As oestrogen declines through perimenopause, many women notice their hair feels finer and their nails split or peel more easily. These are common, well-documented features of the transition, and they are shaped by the same hormonal shift that drives the better-known symptoms.
A review of hair and skin changes around menopause describes how falling ovarian hormones, alongside a relative rise in androgen activity, can present as diffuse hair thinning and changes in skin and nails, and notes how little dedicated evidence exists for treating these changes specifically in post-menopausal women (Blume-Peytavi et al., 2012). The point worth holding on to is that hair and nail change in midlife is usually multifactorial: hormones, nutrition, thyroid function and general health all contribute, so the useful first step is to understand the cause rather than reach straight for a supplement.
Test before you supplement
The single most productive check is iron status. In a retrospective review of 2,851 women seen for diffuse hair shedding (telogen effluvium), low ferritin was found in almost half and low serum iron in close to a third (Karakoyun et al., 2025). Iron carries no authorised claim for hair, and taking it without a measured need is not benign, so the sensible order is to test ferritin first and supplement only if it is low.
Thyroid function and vitamin B12 are worth checking in the same visit, since both can show up as diffuse shedding. None of this is a substitute for a GP conversation where the change is sudden or patchy.
Research-context only
Some of the most-marketed options for hair and nails have no GB-authorised claim. We include them as research-context, not as recommendations that carry a health claim.

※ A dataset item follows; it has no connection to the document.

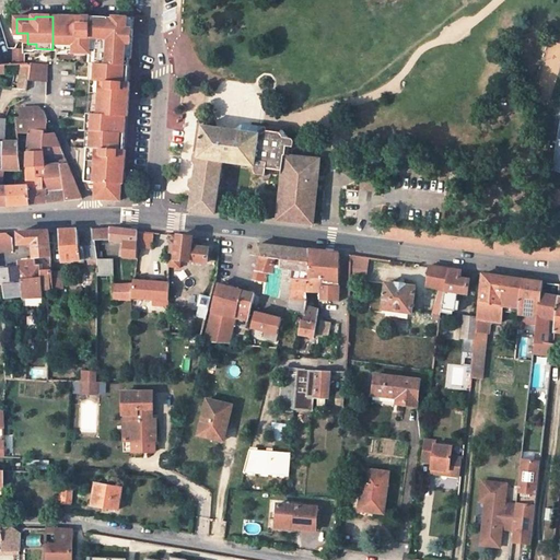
[(83,16),(53,16),(53,49),(58,49),(58,46),(59,24),(83,24),(83,16)]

Collagen peptides.A 24-week open-label study of 2.5 g daily bioactive collagen peptides reported a 12% increase in nail growth rate and a 42% fall in broken nails (Hexsel et al., 2017). It is a small, unblinded trial, and collagen carries no UK authorised claim for hair or nails, so treat it as a reasonable thing to try rather than something the evidence base has settled.

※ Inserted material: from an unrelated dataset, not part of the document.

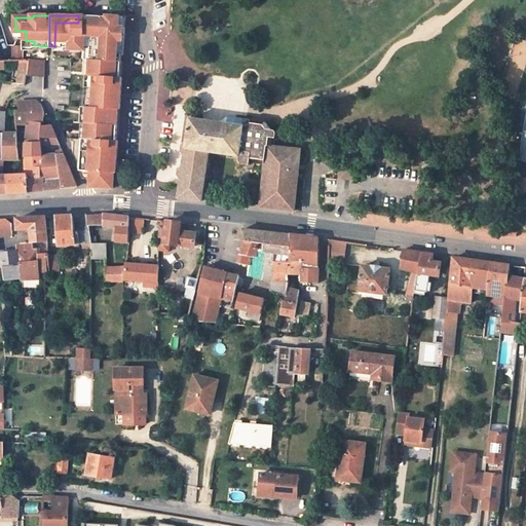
[(78,23),(55,23),(54,43),(62,44),(62,46),(67,47),(67,49),(82,50),(82,47),(88,47),(88,60),(119,61),(119,54),(119,50),(123,48),(125,27),(119,27),(118,17),(106,17),(106,23),(85,23),(85,15),(78,15),(78,23)]
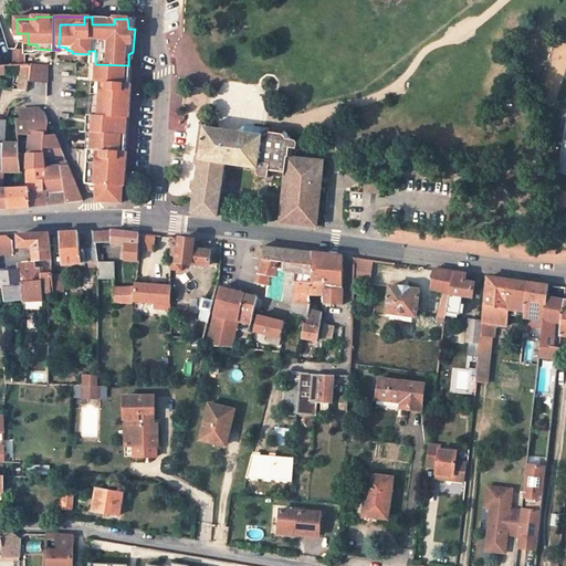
[(135,18),(92,17),(92,24),(114,24),(114,19),(127,19),(128,29),(135,29),(135,18)]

Diet pattern. A review of hair loss and nutrition points to the Mediterranean pattern, rich in unsaturated fats, fibre and polyphenols, as the dietary context most often associated with better outcomes, while noting the data are mixed and no single food fixes hair (Gokce et al., 2022). Whole-diet quality is the unglamorous lever that tends to matter more than any capsule.

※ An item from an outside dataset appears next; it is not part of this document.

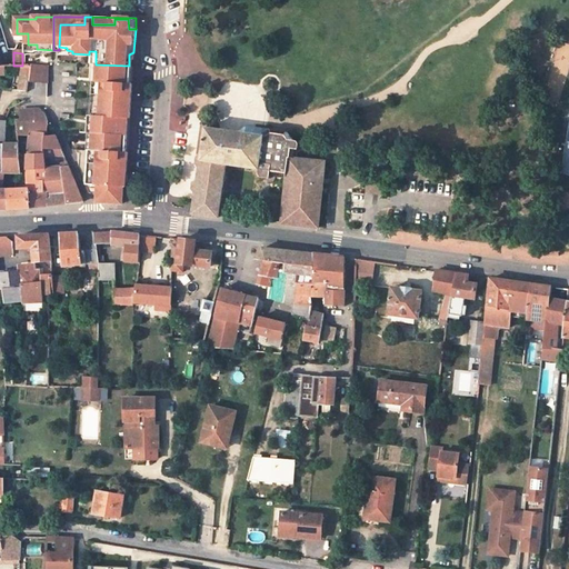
[(85,150),(85,186),(97,186),(97,203),(121,203),(122,186),(126,187),(128,166),(121,166),(121,159),(128,159),(128,152),(123,152),(126,118),(130,118),(131,97),(126,97),(126,90),(131,90),(132,83),(127,83),(129,66),(96,65),(89,63),(89,80),(86,80),(85,116),(88,116),(87,131),(87,150),(85,150)]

- Blume-Peytavi U, et al. Skin academy: hair, skin, hormones and menopause. Eur J Dermatol. 2012;22(3):310-8. doi:10.1684/ejd.2012.1692
- Karakoyun O, et al. Retrospective review of 2851 female patients with telogen effluvium. J Cosmet Dermatol. 2025;24(2):e70037. doi:10.1111/jocd.70037
- Hexsel D, et al. Oral supplementation with specific bioactive collagen peptides improves nail growth and reduces symptoms of brittle nails. J Cosmet Dermatol. 2017;16(4):520-526. doi:10.1111/jocd.12393
- Gokce N, et al. An overview of the genetic aspects of hair loss and its connection with nutrition. J Prev Med Hyg. 2022;63(2 Suppl 3):E228-E238. doi:10.15167/2421-4248/jpmh2022.63.2S3.2765
Reader questions
“Will a hair, skin and nails supplement regrow my hair?” No supplement is authorised to make that claim. Zinc, selenium and biotin carry maintenance claims, which is a more modest and more honest promise. If hair is visibly thinning, test ferritin and thyroid first and speak to a GP.
“Is biotin worth taking?” It maintains normal hair and skin, and it is inexpensive, but the visible benefit is largest in the uncommon case of true deficiency. Also note that high-dose biotin can interfere with some blood tests, so mention it to your clinician.
“Should I bother with collagen for my nails?” The evidence is one small trial. It is a reasonable thing to try for brittle nails, but it is research-context, not a claim-backed recommendation.